Since the first reported sighting of The Loch Ness Monster by St Columba as far back as the 7th century, the search to prove its existence has become an obsession for some.
However whether you believe in the existence of the Loch Ness Monster or not, Scotland’s prehistoric past has been well explored.
In fact, as recently as 2.5 million years ago, Scotland had only just split from the North America and begun its continental drift across the newly formed Atlantic Ocean.
This meant our shores were, at one time, inhabited by some of the biggest, strangest and most fascinating creatures to ever walk the Earth.
“The Dinosaur Isle”
The Isle of Skye is the dinosaur capital of Scotland. Hundreds of fossils have been discovered on the Misty Isle from some truly gargantuan beasts.
In 1982, the footprints of a family of Ornithopods - two legged herbivores - left 165 million years earlier during the Middle Jurassic period were unearthed on the beach of An Corran at Staffin.
Ornithopods grew to up to 15m (50 feet) long and weighed over 20 tonnes, however the size of these prints suggests they were slightly smaller.
The giant footprints are usually covered by the rough seas or sand, meaning the best time to see them for yourself is after a winter storm when the tide recedes and washes away the sand.
To find them, simply head for the beach at Staffin and walk down the main ramp that leads on to the sand, the prints are relatively close to the shore, but be careful during rough weather.
Cementing Skye’s reputation as the land of the giants are the footprints of primitive Sauropods uncovered on the shore near the ruins of Duntulm Castle as recently as 2015.
These behemoths were distant relatives of the Brontosaurus and Brachiosaurus, famed for their long necks and could grow to over 70m (100 feet) long.
The largest Sauropods ever weighed over 150 tonnes, though their primitive Duntulm cousins were much smaller, measuring just four metres (15 feet) long and barely tipping the scale at just ten tonnes.
These 170 million-year-old Jurassic prints are easily visible at low tide South of Duntulm Castle at the North end of Trotternish.

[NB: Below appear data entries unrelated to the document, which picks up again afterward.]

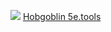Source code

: ![](https://5e.tools/img/MM/Hobgoblin.png)
[Hobgoblin 5e.tools](https://5e.tools/bestiary.html#hobgoblin_mm)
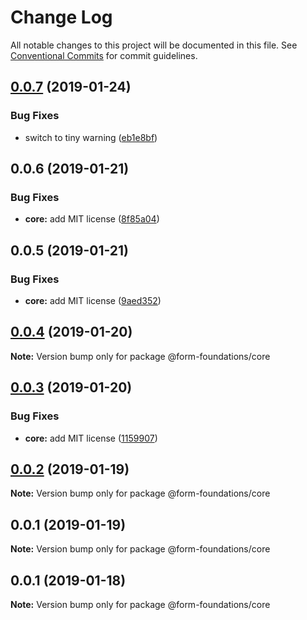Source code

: # Change Log

All notable changes to this project will be documented in this file.
See [Conventional Commits](https://conventionalcommits.org) for commit guidelines.

## [0.0.7](https://github.com/nathanvale/form-foundations/compare/@form-foundations/core@0.0.6...@form-foundations/core@0.0.7) (2019-01-24)


### Bug Fixes

* switch to tiny warning ([eb1e8bf](https://github.com/nathanvale/form-foundations/commit/eb1e8bf))





## 0.0.6 (2019-01-21)


### Bug Fixes

* **core:** add MIT license ([8f85a04](https://github.com/nathanvale/form-foundations/commit/8f85a04))





## 0.0.5 (2019-01-21)


### Bug Fixes

* **core:** add MIT license ([9aed352](https://github.com/nathanvale/form-foundations/commit/9aed352))





## [0.0.4](https://github.com/nathanvale/form-foundations/compare/@form-foundations/core@0.0.3...@form-foundations/core@0.0.4) (2019-01-20)

**Note:** Version bump only for package @form-foundations/core





## [0.0.3](https://github.com/nathanvale/form-foundations/compare/@form-foundations/core@0.0.2...@form-foundations/core@0.0.3) (2019-01-20)


### Bug Fixes

* **core:** add MIT license ([1159907](https://github.com/nathanvale/form-foundations/commit/1159907))





## [0.0.2](https://github.com/nathanvale/form-foundations/compare/@form-foundations/core@0.0.1...@form-foundations/core@0.0.2) (2019-01-19)

**Note:** Version bump only for package @form-foundations/core





## 0.0.1 (2019-01-19)

**Note:** Version bump only for package @form-foundations/core





## 0.0.1 (2019-01-18)

**Note:** Version bump only for package @form-foundations/core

Several other footprints and fossils are on display at the Staffin Museum, two miles South of Staffin bay opposite the Kilt Rock.
The Giant Scorpions of Fife
Picturesque fishing villages, stunning views of the Firth of Forth and a rich natural history have made Fife is one of the country’s most scenic regions.
However, 330 million years ago it was a much more terrifying place to visit.
During the Devonian period, the Kingdom’s coastline was inhabited by a terrifying six-foot tall, amphibious sea scorpion known as Hibbertopterus.
These monsters would have been armour plated to protect them from predators in the sea at the time and had a sharp, spear like tail it used to skewer prey.
Tracks made by the Hibbertopterus were discovered on a beach in North-East Fife in 2010, however its location has been kept secret by paleontologists keen to preserve the trackway.
Around the same time that Fife was being terrorised by giant sea scorpions, a bizarre looking predator ruled the waves on the West coast.
Akmonistion Zangerli, to give it its full name, only grew to around a metre long at its largest, but that wasn’t what amazed paleontologists when it was uncovered in the Manse Burn in 1981.
Instead, it’s strange “anvil-like” dorsal fin amazed scientists, leading to it gaining the nickname of “The ironing board shark.”
The fossil is regarded as one of the best preserved examples of the creature found anywhere in the world.
It’s currently on display at Glasgow’s Hunterian Museum.
The Hand Beast
The discovery of footprints - or handprints - made by the Chirotherium, or “hand-beast” in Latin, on the Isle of Arran caused great excitement in the paleontological community in 2003.
At the time, they were the largest prints of their kind anywhere in the world and gave scientists a unique insight into the life of this bizarre creature.
Measuring around three metres (12 feet) in length, these crocodile-like creatures walked on all fours and developed an outermost toe - or finger - on their feet to enable them to walk on soft surfaces during the Triassic period around 270 million years ago.
That means Chirotherium was roaming around the island several million years before the island’s highest mountain, Goatfell, even started to form
The discovery of the protruding toe amazed scientists due to its human-like makeup, before it’s purpose was discovered.
The tracks can be found in the Shiskine valley near Blackwaterfoot.